Tra il 2020 e il 2025, le segnalazioni di Common Vulnerabilities and Exposures (CVE) sono aumentate del 263%. Questo incremento ha messo sotto pressione il NIST, che ha arricchito quasi 42.000 CVE nel 2025, un aumento del 45% rispetto all'anno precedente. Nonostante questi sforzi, l'agenzia non è riuscita a tenere il passo con il volume crescente di segnalazioni.

Nuovo approccio basato sul rischio

Per affrontare questa sfida, il NIST ha introdotto un nuovo modello di triage basato sul rischio. A partire dal 15 aprile 2026, l'agenzia si concentrerà sull'arricchimento delle CVE che soddisfano specifici criteri:

• Vulnerabilità incluse nel Catalogo delle Vulnerabilità Sfruttate Conosciute (KEV) della CISA: queste CVE saranno arricchite entro un giorno lavorativo dalla ricezione.
• Vulnerabilità relative a software utilizzato all'interno del governo federale.
• Vulnerabilità in software critico, come definito dall'Ordine Esecutivo 14028.

Le CVE che non soddisfano questi criteri saranno comunque elencate nel NVD, ma non riceveranno automaticamente l'arricchimento, a meno che non venga richiesto esplicitamente.

Implicazioni per la comunità della sicurezza informatica

Questa decisione ha suscitato preoccupazioni tra gli esperti di sicurezza informatica. Ian Gray, vicepresidente di Flashpoint, ha sottolineato che la riduzione dell'arricchimento potrebbe creare punti ciechi per le aziende, poiché molte vulnerabilità potrebbero rimanere non analizzate. Inoltre, Shane Fry, CTO di RunSafe Security, ha evidenziato la necessità per le organizzazioni di essere più proattive nell'identificare le vulnerabilità che le riguardano, poiché l'approccio del NIST potrebbe aumentare la difficoltà per le aziende e gli sviluppatori di mantenere il software aggiornato.

Conclusione

Il cambiamento nel processo di arricchimento delle CVE da parte del NIST rappresenta una risposta diretta all'aumento delle segnalazioni di vulnerabilità. Sebbene l'approccio basato sul rischio permetta all'agenzia di concentrarsi sulle minacce più critiche, è fondamentale che le organizzazioni adottino misure proattive per identificare e mitigare le vulnerabilità, utilizzando una varietà di fonti di dati e strategie di difesa per affrontare efficacemente le minacce emergenti.

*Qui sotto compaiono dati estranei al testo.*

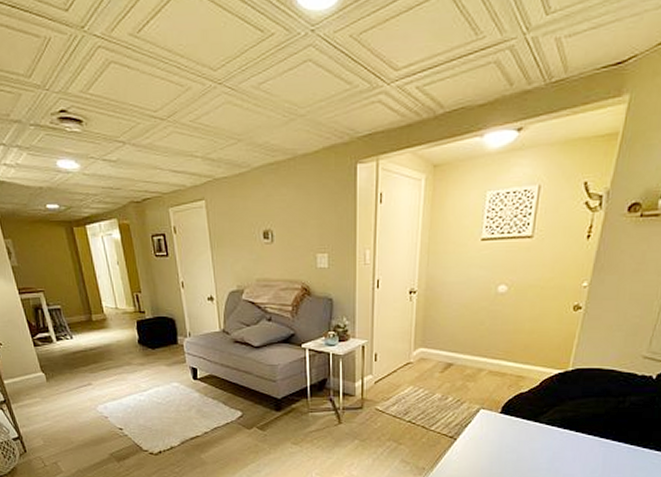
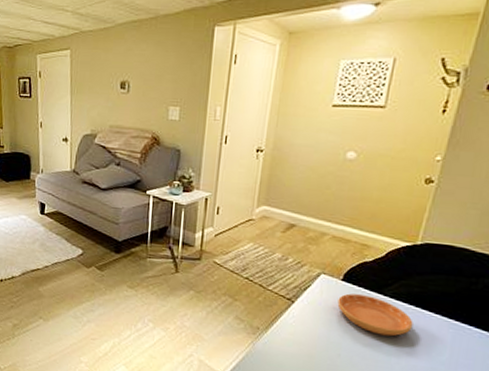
saucer: none [497,425,568,461] -> present [337,293,413,337]

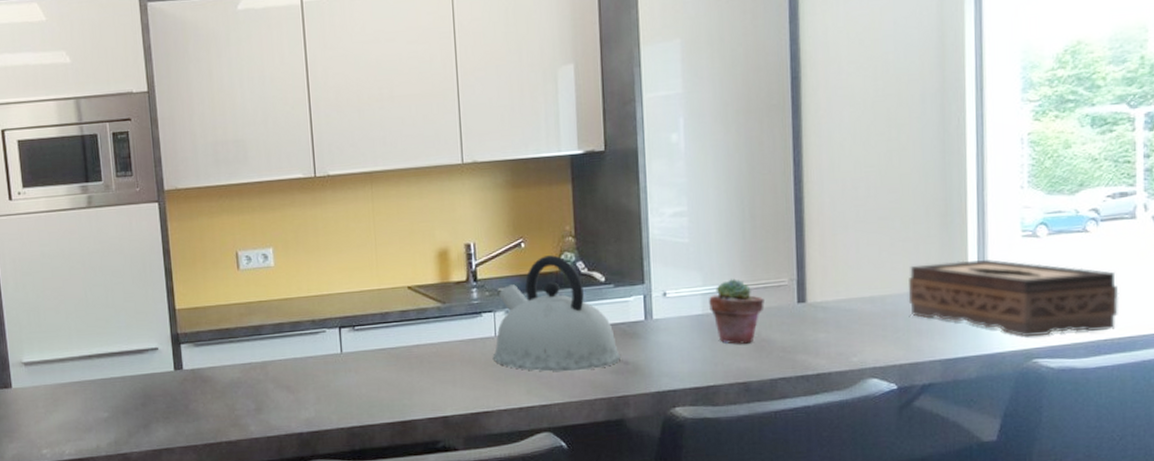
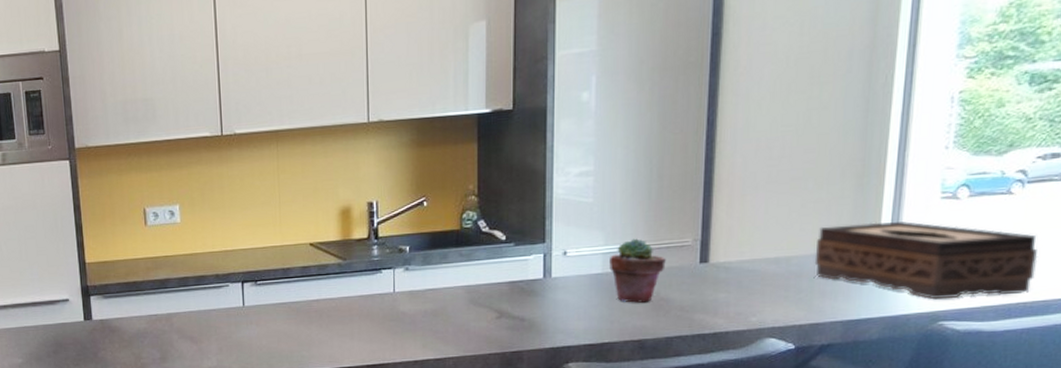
kettle: present [493,255,620,372] -> none [391,214,517,327]

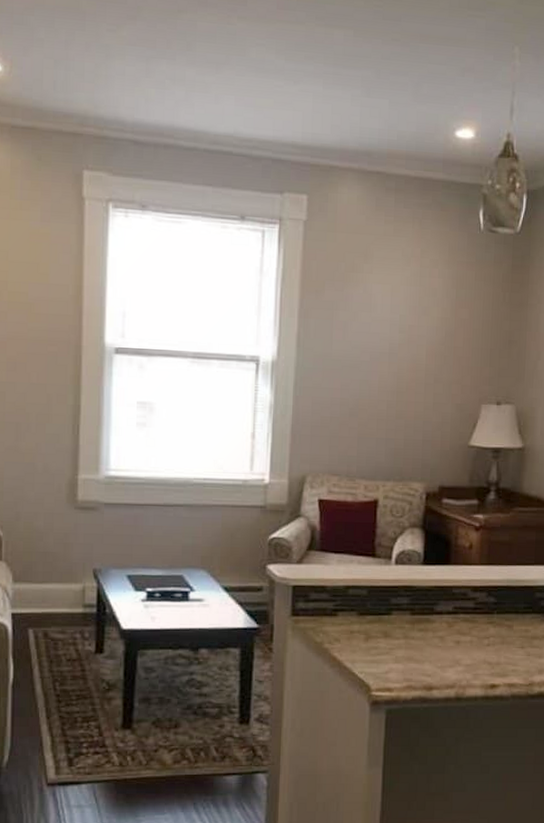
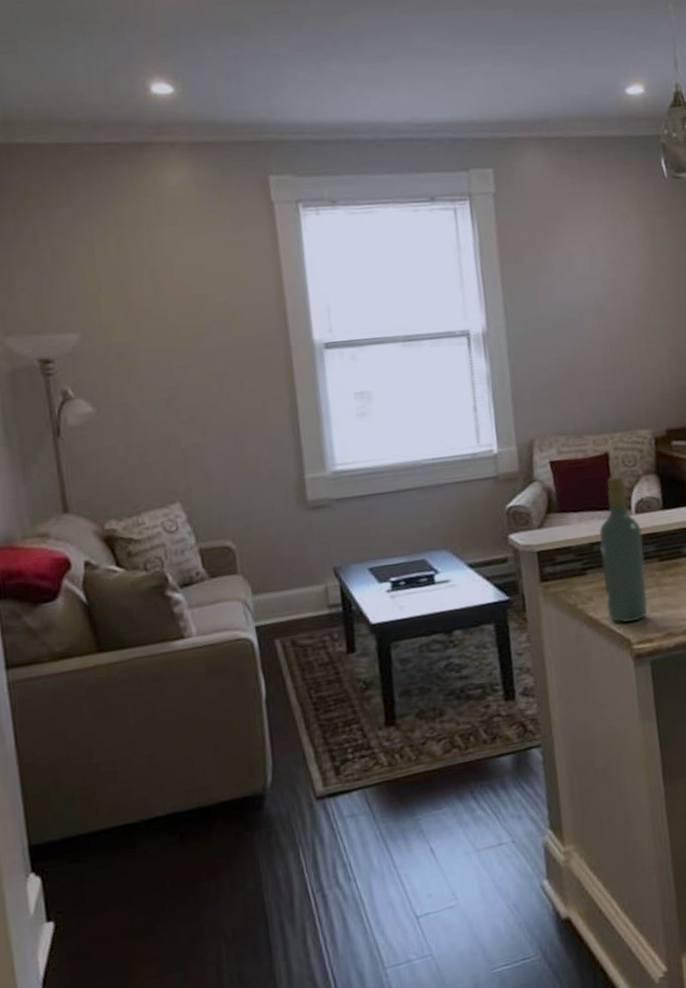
wine bottle: none [351,524,398,669] -> present [598,476,648,623]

• Aumento delle segnalazioni di CVE: tra il 2020 e il 2025, le segnalazioni sono aumentate del 263%, mettendo sotto pressione il NIST.
• Nuovo modello basato sul rischio: il NIST si concentrerà sull'arricchimento delle CVE critiche, come quelle nel KEV della CISA e in software critico.
• Preoccupazioni della comunità: esperti temono che la riduzione dell'arricchimento possa creare punti ciechi per le aziende, richiedendo un approccio più proattivo nella gestione delle vulnerabilità.